The health system is seeking "a modest cost-of-living increase," it said.
"UC Health is not asking to be paid more than other local doctors providing the same service," the statement said. "We are only asking to be paid comparably to those working at other academic medical centers in Ohio, Kentucky
The UC Health statement noted that the two organizations are "very different." UC Health is a nonprofit corporation, while Anthem is for-profit and publicly traded.
"Anthem's shareholders demand a return on their investment in the form of dividends and capital gains," the statement said. "By contrast, UC Health exists to serve the community. Anthem has an understandable obligation to serve its shareholders, but will do so best by maintaining adequate services for its customers."
Negotiation Standoffs Have Become More Common
Anthem says that 14,000 or fewer customers would be affected if the insurer and UC Health end their contractual relationship. That's the number of Anthem customers who used UC Health facilities or doctors over the past 12 months, according to the insurer. If the issue isn't resolved, those customers would have to use other doctors or pay higher rates to keep seeing them.
Such standoffs have become increasingly common in recent years as both insurers and providers have consolidated and gotten bigger, said Timothy Jost, a law professor at the Washington and Lee University School of Law in Lexington, Va.
"We've gotten ourselves into a situation where you've got very powerful insurance interests facing off with very powerful providers," Jost said.

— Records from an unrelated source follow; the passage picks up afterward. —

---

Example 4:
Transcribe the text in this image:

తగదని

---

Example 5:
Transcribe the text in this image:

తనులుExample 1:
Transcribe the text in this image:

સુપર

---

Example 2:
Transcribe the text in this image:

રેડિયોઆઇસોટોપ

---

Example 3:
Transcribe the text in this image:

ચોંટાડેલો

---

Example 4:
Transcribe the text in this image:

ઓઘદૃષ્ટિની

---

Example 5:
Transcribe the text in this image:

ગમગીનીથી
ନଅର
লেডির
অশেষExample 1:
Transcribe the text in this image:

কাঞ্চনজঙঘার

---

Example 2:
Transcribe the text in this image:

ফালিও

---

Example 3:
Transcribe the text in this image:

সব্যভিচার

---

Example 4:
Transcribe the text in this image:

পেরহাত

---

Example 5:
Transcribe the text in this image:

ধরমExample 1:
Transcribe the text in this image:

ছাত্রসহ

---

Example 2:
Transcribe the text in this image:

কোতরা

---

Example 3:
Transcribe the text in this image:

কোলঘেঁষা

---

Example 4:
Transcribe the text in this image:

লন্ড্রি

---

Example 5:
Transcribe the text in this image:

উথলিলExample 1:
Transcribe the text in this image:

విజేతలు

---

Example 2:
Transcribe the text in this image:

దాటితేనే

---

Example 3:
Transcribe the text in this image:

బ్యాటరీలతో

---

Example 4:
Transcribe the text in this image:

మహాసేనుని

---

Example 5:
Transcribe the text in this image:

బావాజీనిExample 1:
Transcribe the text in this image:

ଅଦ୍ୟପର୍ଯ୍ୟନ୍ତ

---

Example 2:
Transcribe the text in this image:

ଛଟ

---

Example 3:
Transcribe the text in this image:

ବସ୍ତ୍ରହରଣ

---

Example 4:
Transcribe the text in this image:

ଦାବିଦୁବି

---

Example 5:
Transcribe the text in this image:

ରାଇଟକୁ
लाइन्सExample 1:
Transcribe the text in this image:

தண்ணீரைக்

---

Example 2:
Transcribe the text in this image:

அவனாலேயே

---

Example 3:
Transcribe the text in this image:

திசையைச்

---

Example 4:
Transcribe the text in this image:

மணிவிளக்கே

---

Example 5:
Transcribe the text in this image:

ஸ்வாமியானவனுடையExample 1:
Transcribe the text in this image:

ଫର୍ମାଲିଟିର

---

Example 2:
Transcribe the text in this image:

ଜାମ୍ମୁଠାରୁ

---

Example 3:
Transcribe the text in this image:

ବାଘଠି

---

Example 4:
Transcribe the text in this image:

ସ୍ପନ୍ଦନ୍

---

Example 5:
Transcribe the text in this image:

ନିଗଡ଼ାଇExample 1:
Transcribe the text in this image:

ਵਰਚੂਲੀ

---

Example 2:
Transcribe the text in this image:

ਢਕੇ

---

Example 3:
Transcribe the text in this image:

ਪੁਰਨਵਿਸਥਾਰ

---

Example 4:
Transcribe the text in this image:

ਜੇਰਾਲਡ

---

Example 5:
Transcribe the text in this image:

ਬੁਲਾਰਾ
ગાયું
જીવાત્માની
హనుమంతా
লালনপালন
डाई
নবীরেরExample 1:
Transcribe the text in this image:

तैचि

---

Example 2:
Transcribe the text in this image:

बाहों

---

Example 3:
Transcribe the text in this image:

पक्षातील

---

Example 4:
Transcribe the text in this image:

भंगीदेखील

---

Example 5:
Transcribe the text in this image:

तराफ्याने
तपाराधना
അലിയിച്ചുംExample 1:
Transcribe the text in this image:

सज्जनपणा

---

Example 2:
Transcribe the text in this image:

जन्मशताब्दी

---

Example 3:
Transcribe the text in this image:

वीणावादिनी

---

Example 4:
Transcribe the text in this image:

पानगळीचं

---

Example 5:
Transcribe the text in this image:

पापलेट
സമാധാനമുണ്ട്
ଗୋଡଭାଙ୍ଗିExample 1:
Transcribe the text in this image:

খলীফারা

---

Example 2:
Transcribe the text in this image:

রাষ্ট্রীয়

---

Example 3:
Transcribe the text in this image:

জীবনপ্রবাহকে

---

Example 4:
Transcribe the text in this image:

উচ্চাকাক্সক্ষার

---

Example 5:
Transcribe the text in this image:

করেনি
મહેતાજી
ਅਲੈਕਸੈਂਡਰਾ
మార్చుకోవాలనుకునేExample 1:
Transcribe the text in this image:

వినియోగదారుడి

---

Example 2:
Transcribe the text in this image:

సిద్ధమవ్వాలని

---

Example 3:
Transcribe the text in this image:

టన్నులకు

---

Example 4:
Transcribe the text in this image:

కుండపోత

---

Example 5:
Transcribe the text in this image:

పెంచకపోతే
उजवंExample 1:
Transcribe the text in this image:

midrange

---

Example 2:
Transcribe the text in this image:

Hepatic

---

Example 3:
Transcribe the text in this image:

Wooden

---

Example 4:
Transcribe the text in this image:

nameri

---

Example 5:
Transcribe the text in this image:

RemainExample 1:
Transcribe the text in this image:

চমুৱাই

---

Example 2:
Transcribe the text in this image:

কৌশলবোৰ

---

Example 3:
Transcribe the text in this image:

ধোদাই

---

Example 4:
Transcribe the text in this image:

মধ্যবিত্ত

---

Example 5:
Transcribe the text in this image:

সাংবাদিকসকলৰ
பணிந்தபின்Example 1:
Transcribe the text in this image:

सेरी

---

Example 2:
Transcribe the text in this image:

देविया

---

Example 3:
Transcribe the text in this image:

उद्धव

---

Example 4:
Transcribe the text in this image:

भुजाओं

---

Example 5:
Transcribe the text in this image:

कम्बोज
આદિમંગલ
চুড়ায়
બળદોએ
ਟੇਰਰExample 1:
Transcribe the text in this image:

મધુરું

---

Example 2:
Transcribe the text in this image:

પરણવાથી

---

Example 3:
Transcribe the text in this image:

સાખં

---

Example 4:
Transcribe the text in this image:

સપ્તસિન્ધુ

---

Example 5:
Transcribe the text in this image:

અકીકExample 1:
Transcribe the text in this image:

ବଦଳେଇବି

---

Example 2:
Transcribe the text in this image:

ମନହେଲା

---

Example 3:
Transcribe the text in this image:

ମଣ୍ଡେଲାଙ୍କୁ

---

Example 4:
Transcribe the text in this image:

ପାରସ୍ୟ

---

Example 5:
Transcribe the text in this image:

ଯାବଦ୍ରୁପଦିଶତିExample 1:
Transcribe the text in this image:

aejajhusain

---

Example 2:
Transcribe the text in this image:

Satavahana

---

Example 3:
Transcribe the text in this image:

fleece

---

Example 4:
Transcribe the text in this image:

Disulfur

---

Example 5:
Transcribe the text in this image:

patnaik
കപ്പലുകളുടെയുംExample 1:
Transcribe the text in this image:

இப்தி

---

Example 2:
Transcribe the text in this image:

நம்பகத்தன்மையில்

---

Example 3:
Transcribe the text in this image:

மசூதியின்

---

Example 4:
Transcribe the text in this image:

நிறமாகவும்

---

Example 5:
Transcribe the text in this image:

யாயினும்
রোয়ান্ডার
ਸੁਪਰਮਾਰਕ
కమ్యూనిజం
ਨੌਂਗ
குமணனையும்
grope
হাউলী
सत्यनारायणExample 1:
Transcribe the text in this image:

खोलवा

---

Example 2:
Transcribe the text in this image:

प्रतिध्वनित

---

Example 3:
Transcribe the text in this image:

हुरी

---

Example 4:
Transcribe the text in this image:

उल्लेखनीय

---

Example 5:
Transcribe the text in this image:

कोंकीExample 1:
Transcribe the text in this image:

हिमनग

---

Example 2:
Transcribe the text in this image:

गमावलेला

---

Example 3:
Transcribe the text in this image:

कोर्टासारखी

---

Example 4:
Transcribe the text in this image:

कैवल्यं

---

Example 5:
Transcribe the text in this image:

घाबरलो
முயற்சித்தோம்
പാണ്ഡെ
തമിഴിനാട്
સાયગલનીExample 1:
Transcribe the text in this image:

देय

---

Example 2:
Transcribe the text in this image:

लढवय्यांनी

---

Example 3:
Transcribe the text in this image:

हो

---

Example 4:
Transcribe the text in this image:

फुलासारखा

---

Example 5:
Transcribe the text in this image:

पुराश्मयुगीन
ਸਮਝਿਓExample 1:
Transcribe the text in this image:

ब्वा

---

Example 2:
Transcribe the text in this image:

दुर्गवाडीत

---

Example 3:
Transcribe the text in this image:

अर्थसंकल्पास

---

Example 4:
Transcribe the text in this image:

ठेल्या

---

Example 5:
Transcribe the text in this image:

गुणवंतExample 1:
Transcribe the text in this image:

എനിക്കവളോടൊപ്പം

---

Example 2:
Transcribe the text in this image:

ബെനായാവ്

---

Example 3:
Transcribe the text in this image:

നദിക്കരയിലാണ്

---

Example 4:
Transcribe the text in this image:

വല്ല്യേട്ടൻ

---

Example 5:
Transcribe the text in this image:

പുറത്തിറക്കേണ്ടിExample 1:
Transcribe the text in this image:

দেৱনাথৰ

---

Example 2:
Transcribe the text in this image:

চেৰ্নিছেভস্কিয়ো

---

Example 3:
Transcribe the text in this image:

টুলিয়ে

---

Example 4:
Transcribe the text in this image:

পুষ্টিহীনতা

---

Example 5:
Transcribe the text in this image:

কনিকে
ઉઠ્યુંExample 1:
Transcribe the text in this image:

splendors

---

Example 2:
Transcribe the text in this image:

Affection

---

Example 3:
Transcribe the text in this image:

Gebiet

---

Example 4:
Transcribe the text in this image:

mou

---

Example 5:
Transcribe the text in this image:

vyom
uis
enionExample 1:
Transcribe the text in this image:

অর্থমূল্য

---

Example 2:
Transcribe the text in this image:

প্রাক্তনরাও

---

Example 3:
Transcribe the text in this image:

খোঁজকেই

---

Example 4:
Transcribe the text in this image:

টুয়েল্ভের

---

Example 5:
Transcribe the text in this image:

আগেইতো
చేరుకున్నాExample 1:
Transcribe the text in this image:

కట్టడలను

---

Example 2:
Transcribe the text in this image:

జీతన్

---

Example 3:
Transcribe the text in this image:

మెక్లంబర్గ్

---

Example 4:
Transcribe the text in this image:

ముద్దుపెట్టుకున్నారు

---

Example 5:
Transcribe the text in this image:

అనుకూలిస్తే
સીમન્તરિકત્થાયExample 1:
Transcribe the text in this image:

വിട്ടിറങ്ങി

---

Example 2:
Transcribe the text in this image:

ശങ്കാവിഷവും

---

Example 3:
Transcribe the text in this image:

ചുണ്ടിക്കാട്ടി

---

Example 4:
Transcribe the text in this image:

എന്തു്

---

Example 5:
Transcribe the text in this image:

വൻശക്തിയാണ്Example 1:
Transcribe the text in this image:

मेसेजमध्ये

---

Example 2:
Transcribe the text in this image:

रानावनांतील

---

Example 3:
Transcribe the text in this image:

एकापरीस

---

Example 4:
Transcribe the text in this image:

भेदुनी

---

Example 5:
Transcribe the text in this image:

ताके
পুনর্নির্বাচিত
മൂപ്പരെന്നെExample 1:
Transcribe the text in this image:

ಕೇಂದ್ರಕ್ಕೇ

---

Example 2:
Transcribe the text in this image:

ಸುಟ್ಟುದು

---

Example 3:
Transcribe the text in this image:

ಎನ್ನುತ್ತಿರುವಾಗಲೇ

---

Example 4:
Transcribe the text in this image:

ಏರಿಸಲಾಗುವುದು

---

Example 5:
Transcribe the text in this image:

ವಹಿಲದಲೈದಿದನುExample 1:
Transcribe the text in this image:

Ultimately, consumers and employers typically lose because rates just keep increasing, he said.
The Affordable Care Act could actually help the situation because it will introduce more competition into the insurance markets, Jost said.
"The hope is that once compensation becomes more transparent, insurers are going to have to lower their premiums," he said. "Insurance companies that offer the best value will take the market."
The federal law, which takes effect Jan. 1, 2014, also could encourage less duplication of services. And while that could reduce costs, too, Jost said, it also could lead to issues of scarcity.
"On the one hand, having lots and lots of providers that duplicate each other is very expensive," Jost said. "On the other hand, just having one MRI in town, you end up maybe with less immediate access to care."
That's another thing that insurers and providers could work to address together by negotiating with a more collaborative approach, Weiss said.
"If a payer and provider could sit down and say, 'hey, look, we want to change the consumer's experience, change the way they follow a routine to, say, manage their diabetes better, find a way to reach out to patients, that's going to create better access,'" he said.